*Exercise instructions*. Where "root" occurs in a line of the entries below, copy that line.

*Task inputs*.
****************
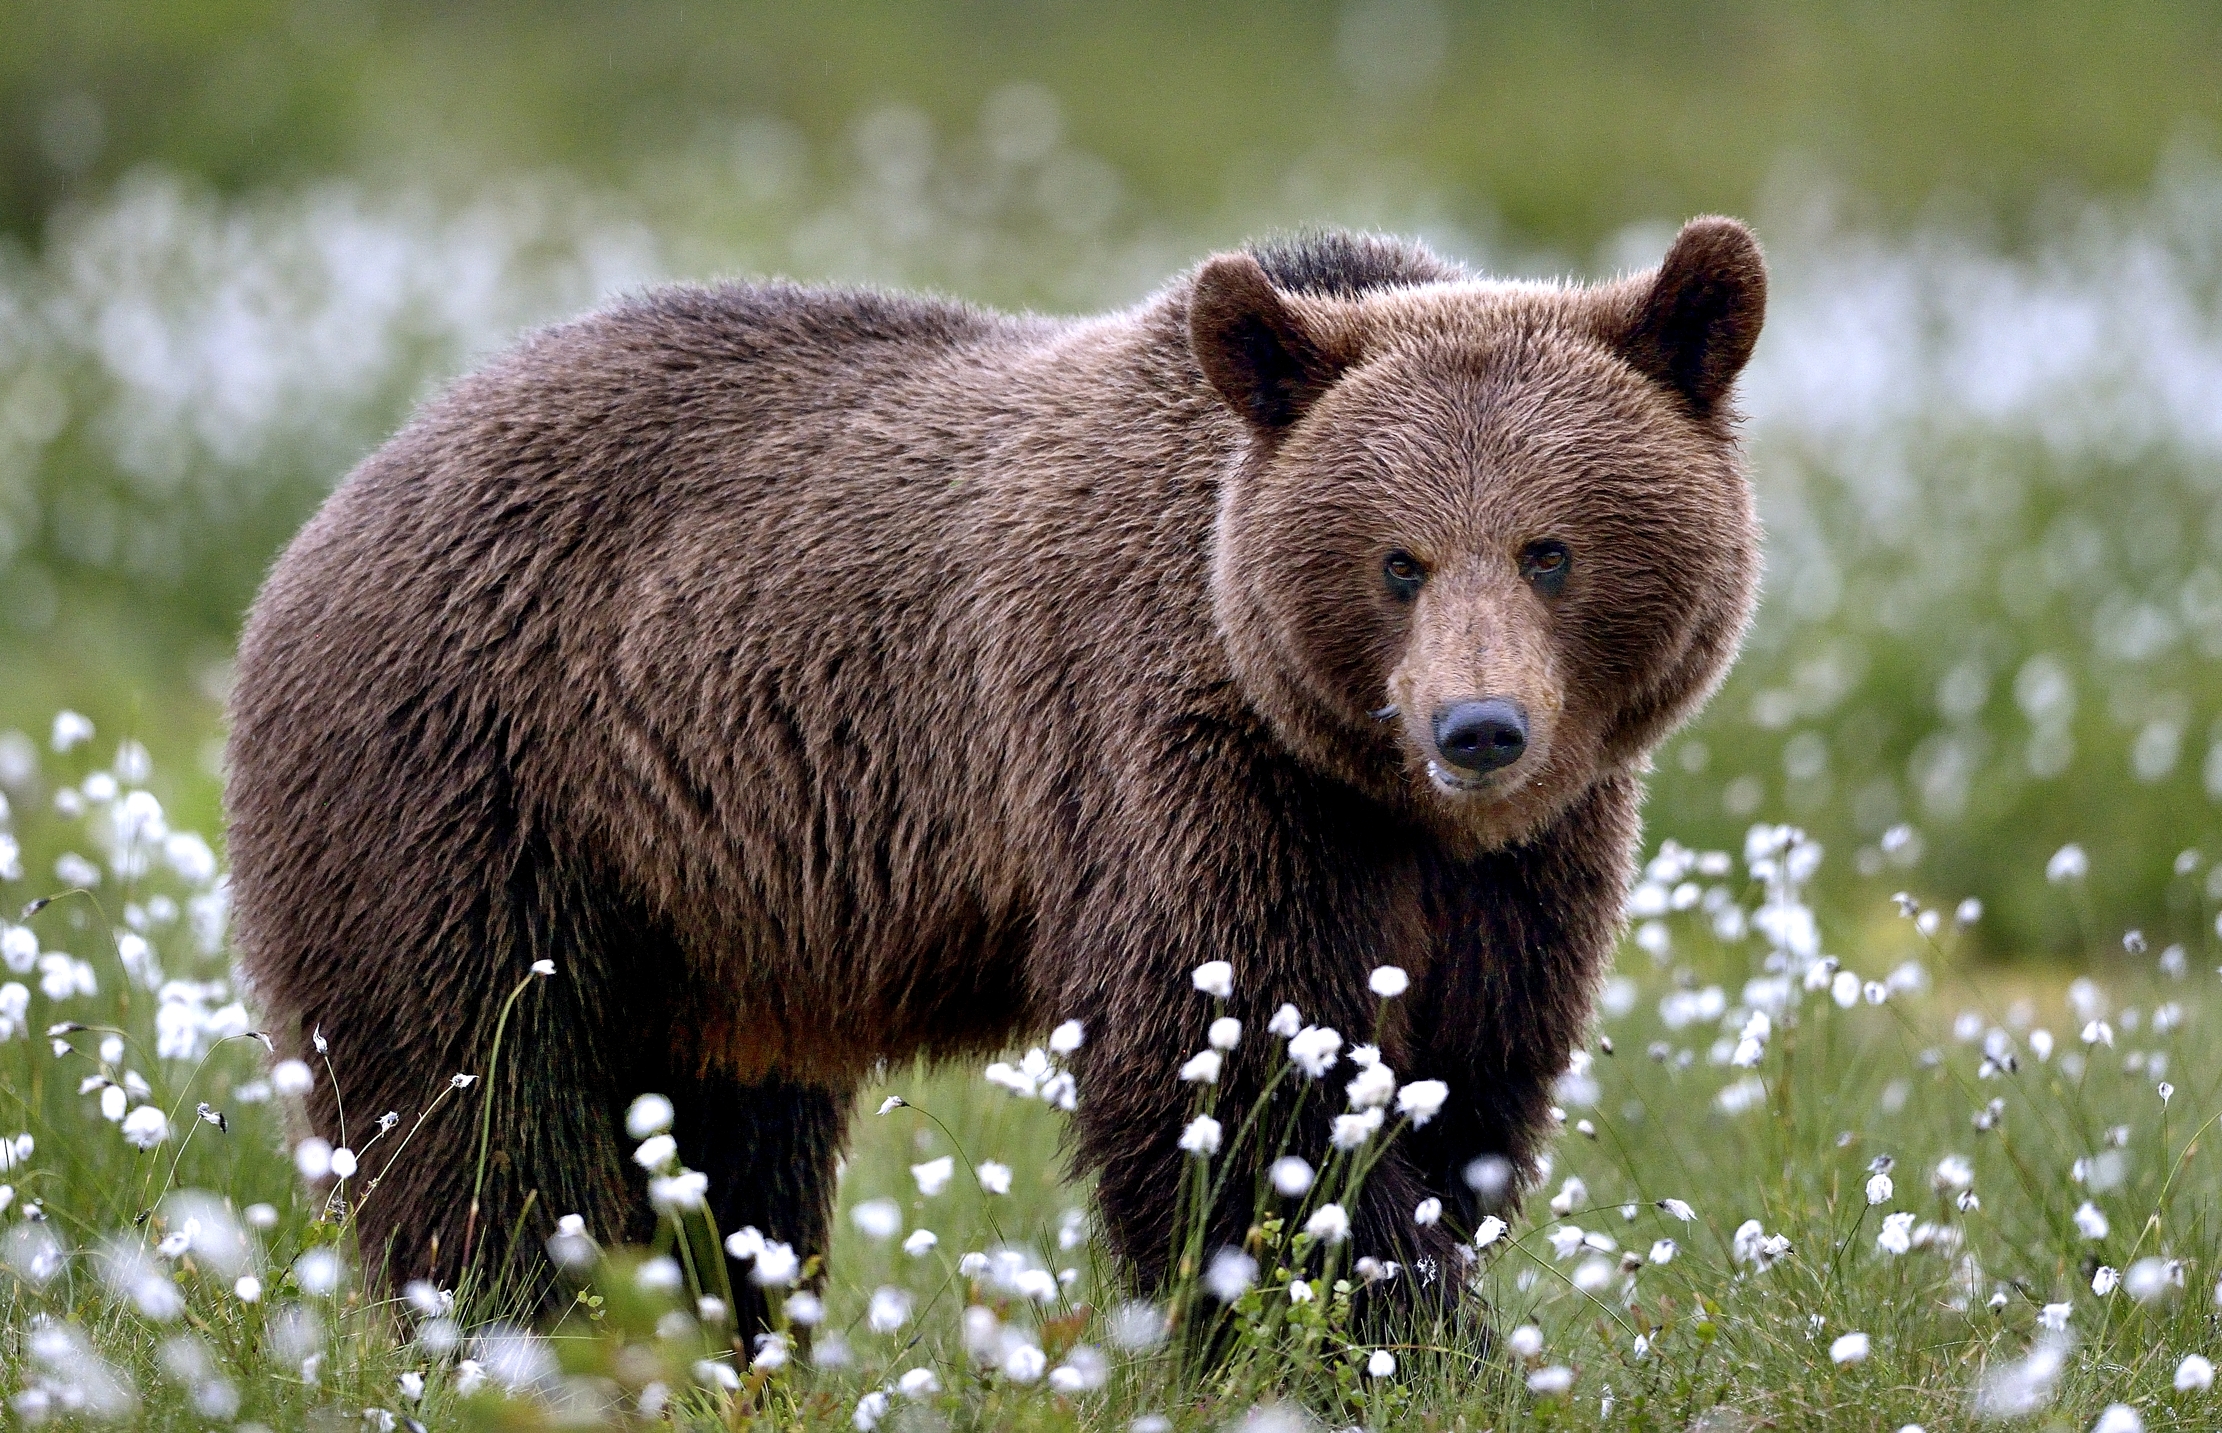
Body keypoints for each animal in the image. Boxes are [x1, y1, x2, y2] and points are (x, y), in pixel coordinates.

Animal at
****************
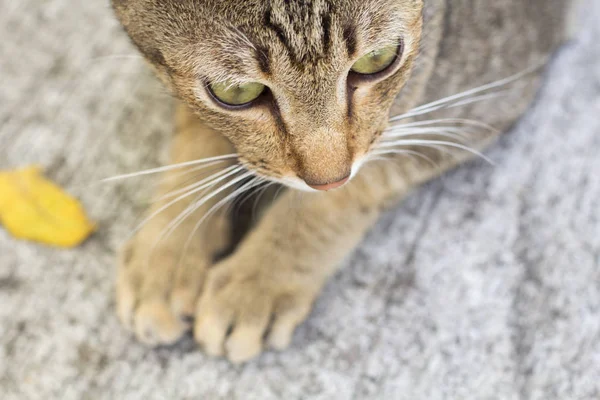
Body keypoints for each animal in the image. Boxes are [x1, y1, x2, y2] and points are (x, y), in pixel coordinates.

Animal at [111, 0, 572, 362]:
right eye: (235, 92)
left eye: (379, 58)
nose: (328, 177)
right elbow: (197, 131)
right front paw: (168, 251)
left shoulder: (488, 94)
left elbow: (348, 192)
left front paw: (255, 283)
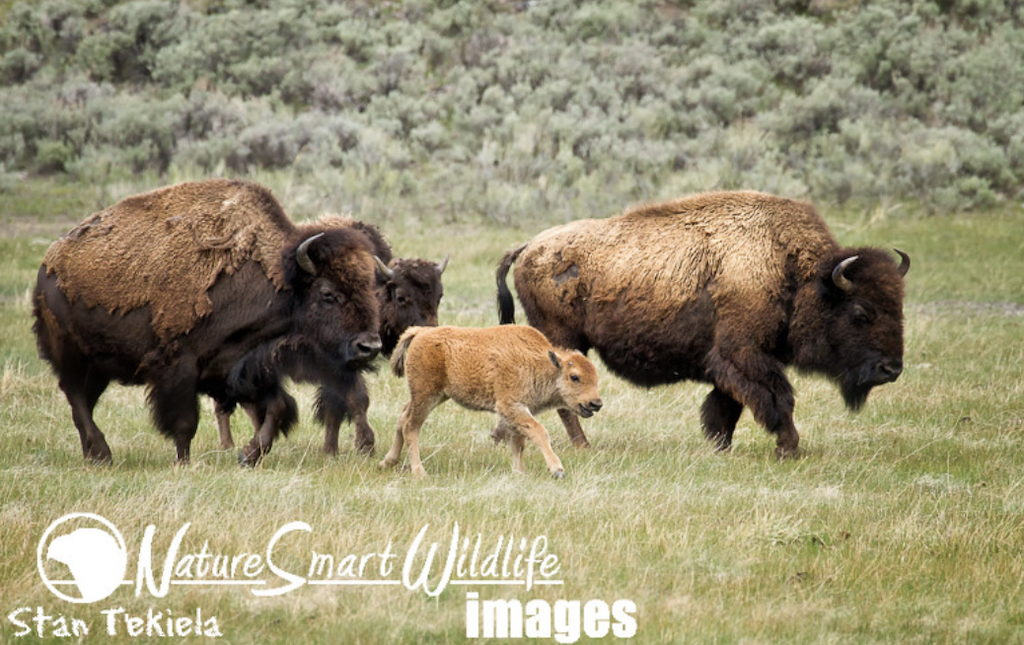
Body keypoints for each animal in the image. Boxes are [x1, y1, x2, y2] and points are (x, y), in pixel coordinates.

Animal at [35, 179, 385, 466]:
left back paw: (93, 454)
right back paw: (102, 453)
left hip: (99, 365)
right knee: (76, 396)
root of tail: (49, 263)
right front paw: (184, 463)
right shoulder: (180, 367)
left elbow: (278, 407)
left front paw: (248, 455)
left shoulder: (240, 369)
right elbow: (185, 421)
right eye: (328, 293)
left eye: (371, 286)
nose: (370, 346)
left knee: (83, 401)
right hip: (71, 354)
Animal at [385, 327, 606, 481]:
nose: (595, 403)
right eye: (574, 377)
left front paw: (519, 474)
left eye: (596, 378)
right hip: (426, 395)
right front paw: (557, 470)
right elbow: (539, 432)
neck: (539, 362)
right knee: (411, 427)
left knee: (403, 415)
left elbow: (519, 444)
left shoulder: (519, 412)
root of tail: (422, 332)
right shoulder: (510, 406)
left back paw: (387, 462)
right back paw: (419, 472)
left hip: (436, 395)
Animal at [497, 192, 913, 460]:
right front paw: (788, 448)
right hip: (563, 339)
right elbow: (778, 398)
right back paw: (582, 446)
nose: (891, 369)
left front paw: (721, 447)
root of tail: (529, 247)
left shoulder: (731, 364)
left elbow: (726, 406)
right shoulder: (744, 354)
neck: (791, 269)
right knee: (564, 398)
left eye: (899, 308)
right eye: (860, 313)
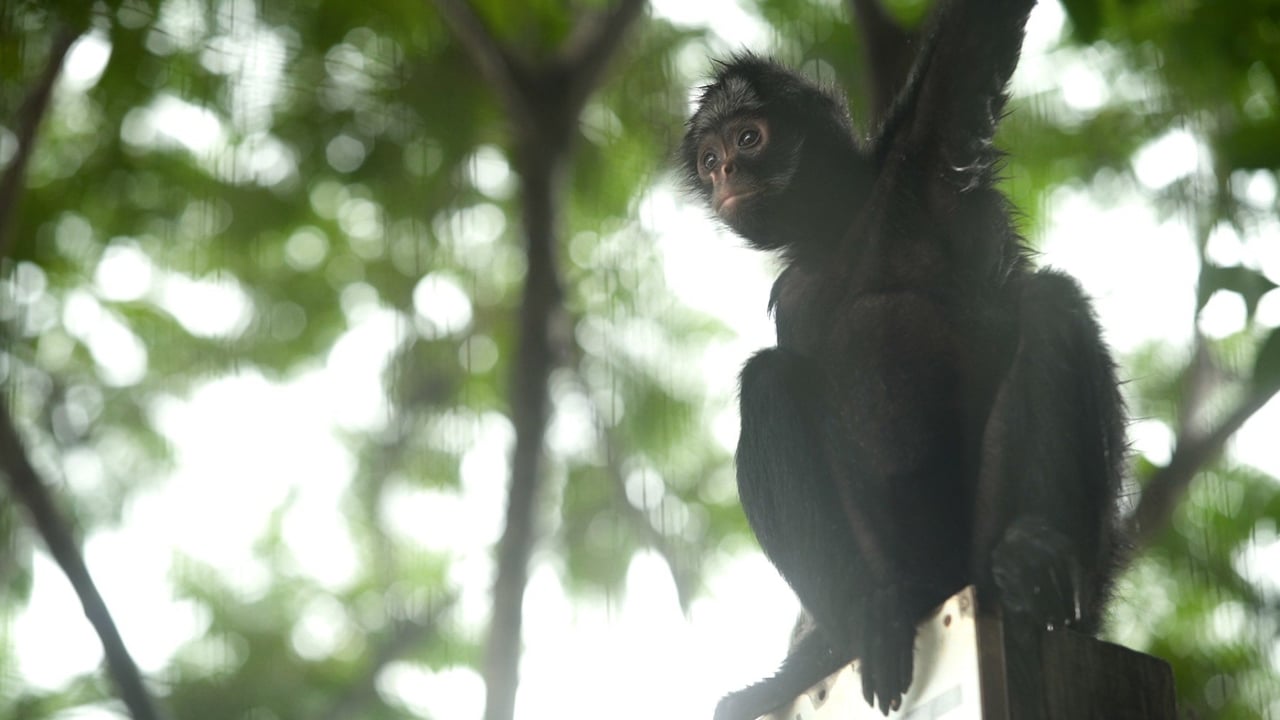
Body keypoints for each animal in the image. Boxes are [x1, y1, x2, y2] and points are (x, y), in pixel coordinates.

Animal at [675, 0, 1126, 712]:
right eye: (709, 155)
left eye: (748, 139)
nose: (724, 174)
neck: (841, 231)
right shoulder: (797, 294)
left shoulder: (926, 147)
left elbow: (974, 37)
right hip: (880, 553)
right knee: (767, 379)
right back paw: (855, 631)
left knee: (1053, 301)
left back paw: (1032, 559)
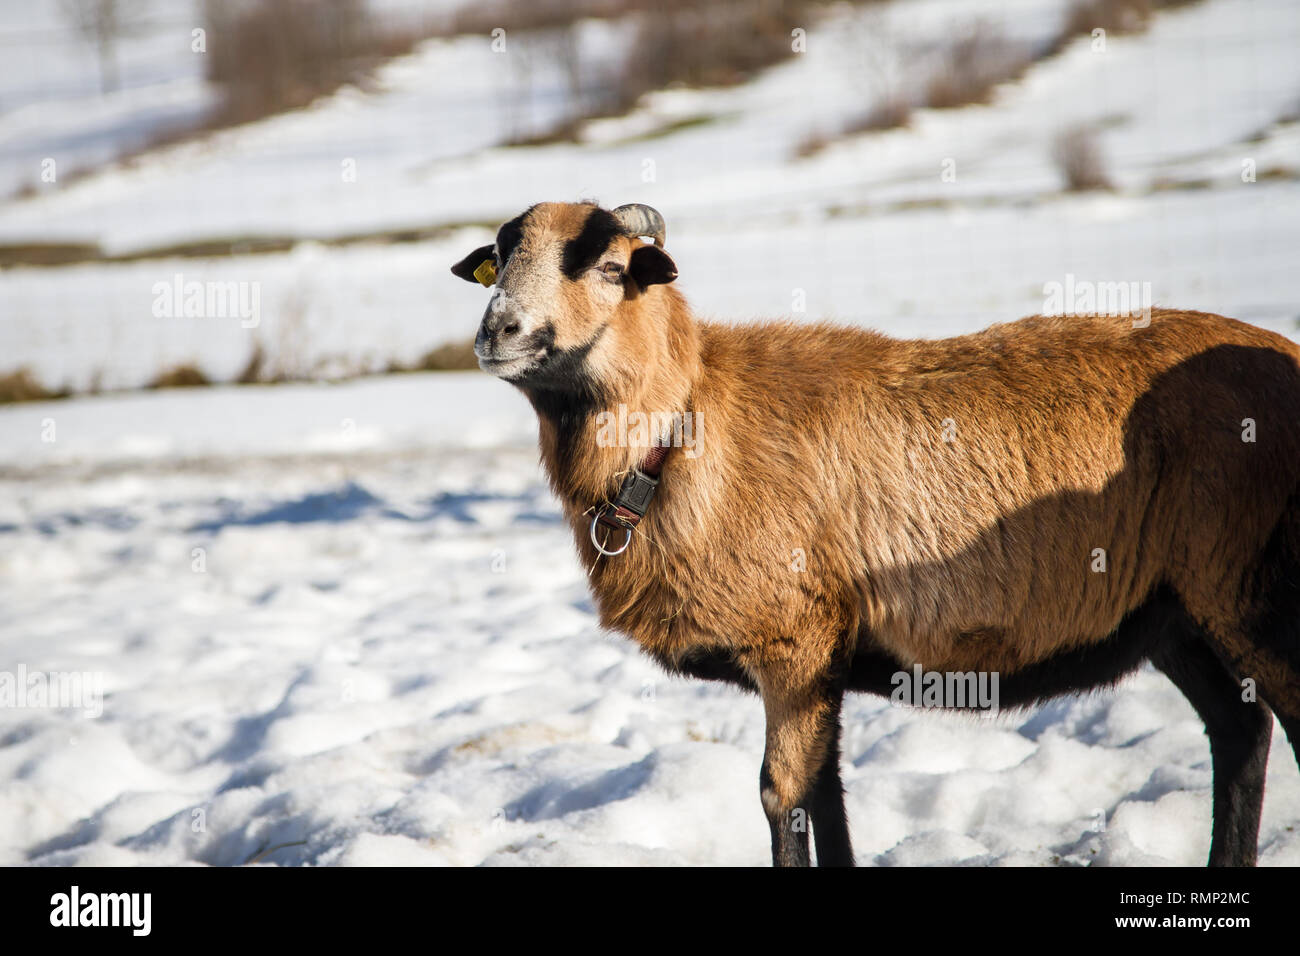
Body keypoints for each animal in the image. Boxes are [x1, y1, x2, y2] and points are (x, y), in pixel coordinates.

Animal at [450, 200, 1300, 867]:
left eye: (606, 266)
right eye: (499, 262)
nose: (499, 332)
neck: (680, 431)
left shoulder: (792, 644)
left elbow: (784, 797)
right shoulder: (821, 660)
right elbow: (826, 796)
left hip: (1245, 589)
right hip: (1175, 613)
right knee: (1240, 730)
****************
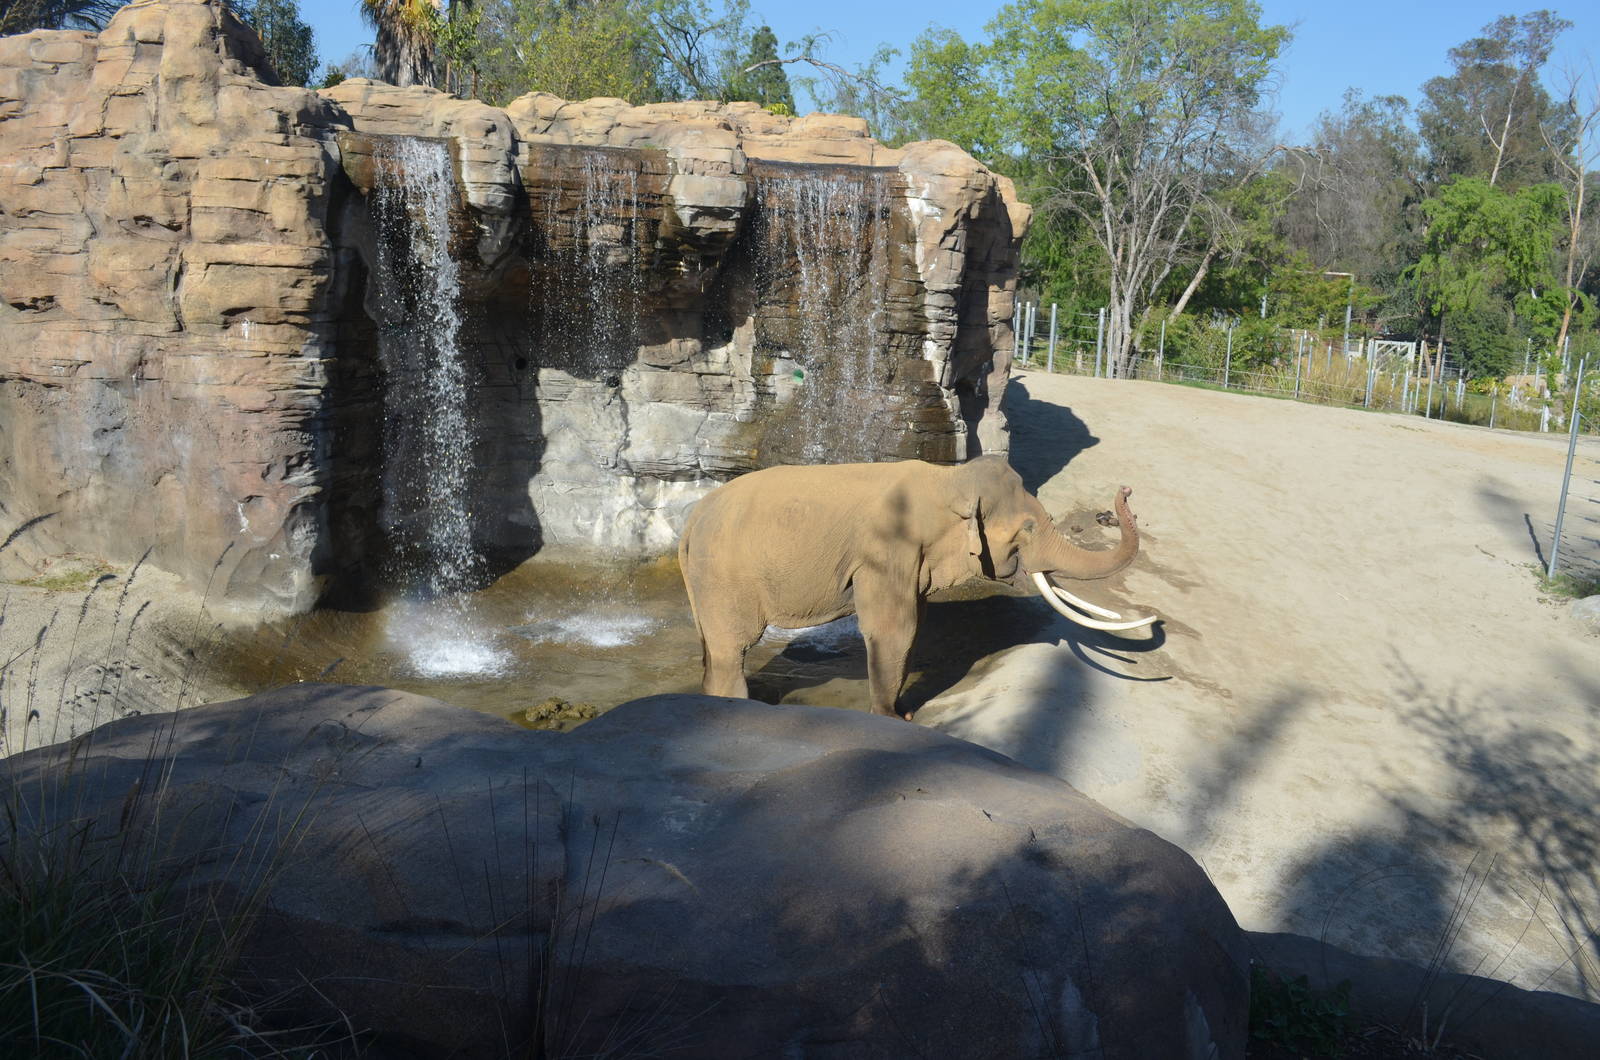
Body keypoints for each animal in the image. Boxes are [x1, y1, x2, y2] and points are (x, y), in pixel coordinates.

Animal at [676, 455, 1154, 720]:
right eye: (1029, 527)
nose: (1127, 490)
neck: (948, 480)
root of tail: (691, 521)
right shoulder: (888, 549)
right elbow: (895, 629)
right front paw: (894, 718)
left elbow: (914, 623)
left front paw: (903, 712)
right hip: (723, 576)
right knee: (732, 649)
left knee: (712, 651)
****************
*Exercise answer*.
root of tail: (49, 263)
root of tail: (422, 332)
root of tail: (529, 247)
root of tail: (691, 521)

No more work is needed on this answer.